Reading Craft Book Event – The Craft We Eat with Bernie Herman on Culinary Craft Ecologies of Virginia’s Eastern Shore
The Craft in America Center is pleased to present an interactive discussion with distinguished Professor Bernard L. Herman on his book A South You Never Ate (2020). Herman explores “the craft we eat” and lays the groundwork for a more expansive definition of craft through this investigation of culinary tradition and its role in community life along the Eastern Shore. This event was streamed live via Zoom and Facebook on June 4, 2021. The book is available for purchase directly from the University of North Carolina Press or your preferred bookseller.

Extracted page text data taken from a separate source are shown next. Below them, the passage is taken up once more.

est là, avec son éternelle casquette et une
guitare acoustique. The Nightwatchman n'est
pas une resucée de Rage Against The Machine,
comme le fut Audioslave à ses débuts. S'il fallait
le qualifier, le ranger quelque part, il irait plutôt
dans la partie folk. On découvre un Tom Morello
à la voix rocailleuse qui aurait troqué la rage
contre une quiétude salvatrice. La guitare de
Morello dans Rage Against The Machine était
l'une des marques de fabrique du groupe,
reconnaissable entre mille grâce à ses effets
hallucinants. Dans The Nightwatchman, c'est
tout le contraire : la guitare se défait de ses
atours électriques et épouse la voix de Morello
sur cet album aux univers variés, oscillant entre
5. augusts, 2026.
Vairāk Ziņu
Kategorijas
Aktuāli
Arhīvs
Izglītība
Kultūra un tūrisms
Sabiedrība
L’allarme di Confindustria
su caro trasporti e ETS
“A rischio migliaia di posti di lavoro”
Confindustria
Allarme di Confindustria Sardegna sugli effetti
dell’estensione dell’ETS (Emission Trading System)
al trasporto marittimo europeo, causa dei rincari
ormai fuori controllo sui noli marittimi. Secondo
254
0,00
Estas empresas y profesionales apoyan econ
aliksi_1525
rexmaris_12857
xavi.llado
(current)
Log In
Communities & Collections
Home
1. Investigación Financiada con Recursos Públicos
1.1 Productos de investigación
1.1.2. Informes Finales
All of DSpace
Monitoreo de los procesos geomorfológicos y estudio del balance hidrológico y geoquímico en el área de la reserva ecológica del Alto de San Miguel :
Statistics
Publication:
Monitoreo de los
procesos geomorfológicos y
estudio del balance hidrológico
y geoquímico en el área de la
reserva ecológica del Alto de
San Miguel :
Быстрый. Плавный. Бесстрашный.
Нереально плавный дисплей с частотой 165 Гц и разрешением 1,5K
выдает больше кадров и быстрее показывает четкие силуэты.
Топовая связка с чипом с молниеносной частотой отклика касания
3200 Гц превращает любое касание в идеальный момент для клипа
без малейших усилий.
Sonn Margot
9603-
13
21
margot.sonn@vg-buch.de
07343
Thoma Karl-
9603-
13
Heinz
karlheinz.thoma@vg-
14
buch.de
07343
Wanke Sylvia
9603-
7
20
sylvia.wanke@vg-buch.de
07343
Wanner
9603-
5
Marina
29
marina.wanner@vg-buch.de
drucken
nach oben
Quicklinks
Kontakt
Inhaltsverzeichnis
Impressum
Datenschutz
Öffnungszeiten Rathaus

About the A South You Never Ate
Through this blending of history, memories, and observation, Herman reveals how local ingredients-and the cooks who have prepared them for the table-have developed a distinctly American terroir: the flavors of a place experienced through its culinary and storytelling traditions. Four centuries of encounter, imagination, and invention continue to shape the foodways of the Eastern Shore of Virginia, melding influences from Indigenous peoples, European migrants, enslaved and free West Africans, and more recent newcomers. This terroir flourishes even as it confronts challenges from climate change, declining fish populations, and farming monoculture.
About the Author:
Bernard L. Herman is the George B. Tindall Distinguished Professor of American Studies, and Folklore at the University of North Carolina-Chapel Hill, where he also serves on the art history faculty. His books include Architecture and Rural Life in Central Delaware 1700-1900, The Stolen House, and Town House: Architecture and Material Life in the Early American City, 1760-1830—each awarded the Abbott Lowell Cummings Award as the best book on North American vernacular architecture. He has published essays on quilts, self-taught and outsider arts, foodways, historical archaeology, vernacular photography, and theoretical approaches to the study and interpretation of objects.